Express the records from the line containing "entered like 11:42" through the end of the records as a numbered list, leaving out blank lines. Include only that part, with both ends counted.

Data entries:
+---+

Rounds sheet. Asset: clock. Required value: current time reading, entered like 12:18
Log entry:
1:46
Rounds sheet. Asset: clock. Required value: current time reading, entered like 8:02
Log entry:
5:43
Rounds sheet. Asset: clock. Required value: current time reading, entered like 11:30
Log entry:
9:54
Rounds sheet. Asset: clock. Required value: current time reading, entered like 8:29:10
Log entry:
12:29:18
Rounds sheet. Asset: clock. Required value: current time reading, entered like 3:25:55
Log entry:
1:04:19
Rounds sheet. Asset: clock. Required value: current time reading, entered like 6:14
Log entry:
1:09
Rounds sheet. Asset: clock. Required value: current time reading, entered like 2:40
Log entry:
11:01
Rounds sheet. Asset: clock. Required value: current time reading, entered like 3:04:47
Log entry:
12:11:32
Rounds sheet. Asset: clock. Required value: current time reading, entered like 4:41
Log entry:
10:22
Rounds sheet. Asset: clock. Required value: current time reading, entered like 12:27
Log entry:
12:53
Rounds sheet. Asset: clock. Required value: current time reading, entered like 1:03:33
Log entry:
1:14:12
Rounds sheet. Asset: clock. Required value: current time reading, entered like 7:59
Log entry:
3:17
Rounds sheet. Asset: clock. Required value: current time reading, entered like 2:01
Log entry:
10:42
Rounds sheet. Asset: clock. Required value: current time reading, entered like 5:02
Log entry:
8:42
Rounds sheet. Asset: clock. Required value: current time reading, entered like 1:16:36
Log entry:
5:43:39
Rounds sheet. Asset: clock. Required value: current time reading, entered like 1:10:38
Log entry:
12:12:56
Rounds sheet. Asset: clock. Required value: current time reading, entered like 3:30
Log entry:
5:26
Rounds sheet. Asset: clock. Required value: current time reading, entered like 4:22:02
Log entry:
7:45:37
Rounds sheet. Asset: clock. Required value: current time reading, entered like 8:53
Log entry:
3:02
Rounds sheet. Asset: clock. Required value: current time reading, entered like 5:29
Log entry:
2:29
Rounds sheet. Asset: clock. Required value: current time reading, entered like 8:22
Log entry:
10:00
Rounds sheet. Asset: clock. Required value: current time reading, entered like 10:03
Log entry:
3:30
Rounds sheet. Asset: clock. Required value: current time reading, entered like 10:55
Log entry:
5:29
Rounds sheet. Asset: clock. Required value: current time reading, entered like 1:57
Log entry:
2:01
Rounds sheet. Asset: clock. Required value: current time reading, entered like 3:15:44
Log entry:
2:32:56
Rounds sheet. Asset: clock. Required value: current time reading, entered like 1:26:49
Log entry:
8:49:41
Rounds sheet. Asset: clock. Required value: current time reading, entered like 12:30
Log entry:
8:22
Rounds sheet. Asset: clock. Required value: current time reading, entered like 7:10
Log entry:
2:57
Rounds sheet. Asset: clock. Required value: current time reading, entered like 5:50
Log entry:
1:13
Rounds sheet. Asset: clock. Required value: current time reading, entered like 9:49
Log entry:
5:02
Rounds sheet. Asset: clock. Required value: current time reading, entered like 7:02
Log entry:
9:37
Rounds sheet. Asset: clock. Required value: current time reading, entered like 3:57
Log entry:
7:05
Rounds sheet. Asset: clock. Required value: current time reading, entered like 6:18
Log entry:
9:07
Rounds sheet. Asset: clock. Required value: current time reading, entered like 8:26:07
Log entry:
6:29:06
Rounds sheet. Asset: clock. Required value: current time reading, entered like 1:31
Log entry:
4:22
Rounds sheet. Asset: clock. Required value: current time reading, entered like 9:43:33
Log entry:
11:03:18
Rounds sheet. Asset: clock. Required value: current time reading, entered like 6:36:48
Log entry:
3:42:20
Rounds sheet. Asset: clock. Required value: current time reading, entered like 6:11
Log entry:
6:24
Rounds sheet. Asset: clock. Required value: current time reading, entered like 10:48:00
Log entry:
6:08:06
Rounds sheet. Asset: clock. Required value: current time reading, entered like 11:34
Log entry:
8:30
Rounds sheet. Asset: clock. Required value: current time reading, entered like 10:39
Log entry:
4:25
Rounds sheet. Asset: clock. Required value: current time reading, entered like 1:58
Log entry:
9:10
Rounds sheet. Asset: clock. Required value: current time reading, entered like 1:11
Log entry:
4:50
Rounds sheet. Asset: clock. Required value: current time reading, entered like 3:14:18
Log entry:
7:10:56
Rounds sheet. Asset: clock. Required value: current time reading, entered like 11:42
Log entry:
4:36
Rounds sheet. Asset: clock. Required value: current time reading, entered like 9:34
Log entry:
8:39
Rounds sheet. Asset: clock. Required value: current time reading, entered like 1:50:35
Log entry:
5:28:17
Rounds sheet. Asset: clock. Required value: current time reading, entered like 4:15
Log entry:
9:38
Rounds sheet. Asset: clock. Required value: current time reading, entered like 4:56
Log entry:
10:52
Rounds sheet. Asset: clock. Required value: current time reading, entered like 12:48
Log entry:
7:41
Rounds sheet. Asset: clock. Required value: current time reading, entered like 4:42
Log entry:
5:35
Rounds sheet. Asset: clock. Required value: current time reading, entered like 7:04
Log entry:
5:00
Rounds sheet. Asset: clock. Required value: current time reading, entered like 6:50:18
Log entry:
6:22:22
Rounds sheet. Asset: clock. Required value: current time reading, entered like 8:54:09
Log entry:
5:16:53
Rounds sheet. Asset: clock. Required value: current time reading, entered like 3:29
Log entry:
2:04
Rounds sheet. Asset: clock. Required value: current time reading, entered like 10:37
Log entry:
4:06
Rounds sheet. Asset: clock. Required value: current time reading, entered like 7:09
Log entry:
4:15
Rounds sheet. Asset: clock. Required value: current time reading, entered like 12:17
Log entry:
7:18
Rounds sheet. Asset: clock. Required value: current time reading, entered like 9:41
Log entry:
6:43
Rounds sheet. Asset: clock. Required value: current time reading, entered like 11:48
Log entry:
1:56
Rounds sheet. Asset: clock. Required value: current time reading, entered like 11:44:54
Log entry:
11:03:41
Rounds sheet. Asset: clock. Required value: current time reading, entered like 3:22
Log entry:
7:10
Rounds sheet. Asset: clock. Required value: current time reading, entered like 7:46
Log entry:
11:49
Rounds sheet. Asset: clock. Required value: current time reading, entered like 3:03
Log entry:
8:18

+---+

[Task output]
1. Rounds sheet. Asset: clock. Required value: current time reading, entered like 11:42
2. Log entry:
3. 4:36
4. Rounds sheet. Asset: clock. Required value: current time reading, entered like 9:34
5. Log entry:
6. 8:39
7. Rounds sheet. Asset: clock. Required value: current time reading, entered like 1:50:35
8. Log entry:
9. 5:28:17
10. Rounds sheet. Asset: clock. Required value: current time reading, entered like 4:15
11. Log entry:
12. 9:38
13. Rounds sheet. Asset: clock. Required value: current time reading, entered like 4:56
14. Log entry:
15. 10:52
16. Rounds sheet. Asset: clock. Required value: current time reading, entered like 12:48
17. Log entry:
18. 7:41
19. Rounds sheet. Asset: clock. Required value: current time reading, entered like 4:42
20. Log entry:
21. 5:35
22. Rounds sheet. Asset: clock. Required value: current time reading, entered like 7:04
23. Log entry:
24. 5:00
25. Rounds sheet. Asset: clock. Required value: current time reading, entered like 6:50:18
26. Log entry:
27. 6:22:22
28. Rounds sheet. Asset: clock. Required value: current time reading, entered like 8:54:09
29. Log entry:
30. 5:16:53
31. Rounds sheet. Asset: clock. Required value: current time reading, entered like 3:29
32. Log entry:
33. 2:04
34. Rounds sheet. Asset: clock. Required value: current time reading, entered like 10:37
35. Log entry:
36. 4:06
37. Rounds sheet. Asset: clock. Required value: current time reading, entered like 7:09
38. Log entry:
39. 4:15
40. Rounds sheet. Asset: clock. Required value: current time reading, entered like 12:17
41. Log entry:
42. 7:18
43. Rounds sheet. Asset: clock. Required value: current time reading, entered like 9:41
44. Log entry:
45. 6:43
46. Rounds sheet. Asset: clock. Required value: current time reading, entered like 11:48
47. Log entry:
48. 1:56
49. Rounds sheet. Asset: clock. Required value: current time reading, entered like 11:44:54
50. Log entry:
51. 11:03:41
52. Rounds sheet. Asset: clock. Required value: current time reading, entered like 3:22
53. Log entry:
54. 7:10
55. Rounds sheet. Asset: clock. Required value: current time reading, entered like 7:46
56. Log entry:
57. 11:49
58. Rounds sheet. Asset: clock. Required value: current time reading, entered like 3:03
59. Log entry:
60. 8:18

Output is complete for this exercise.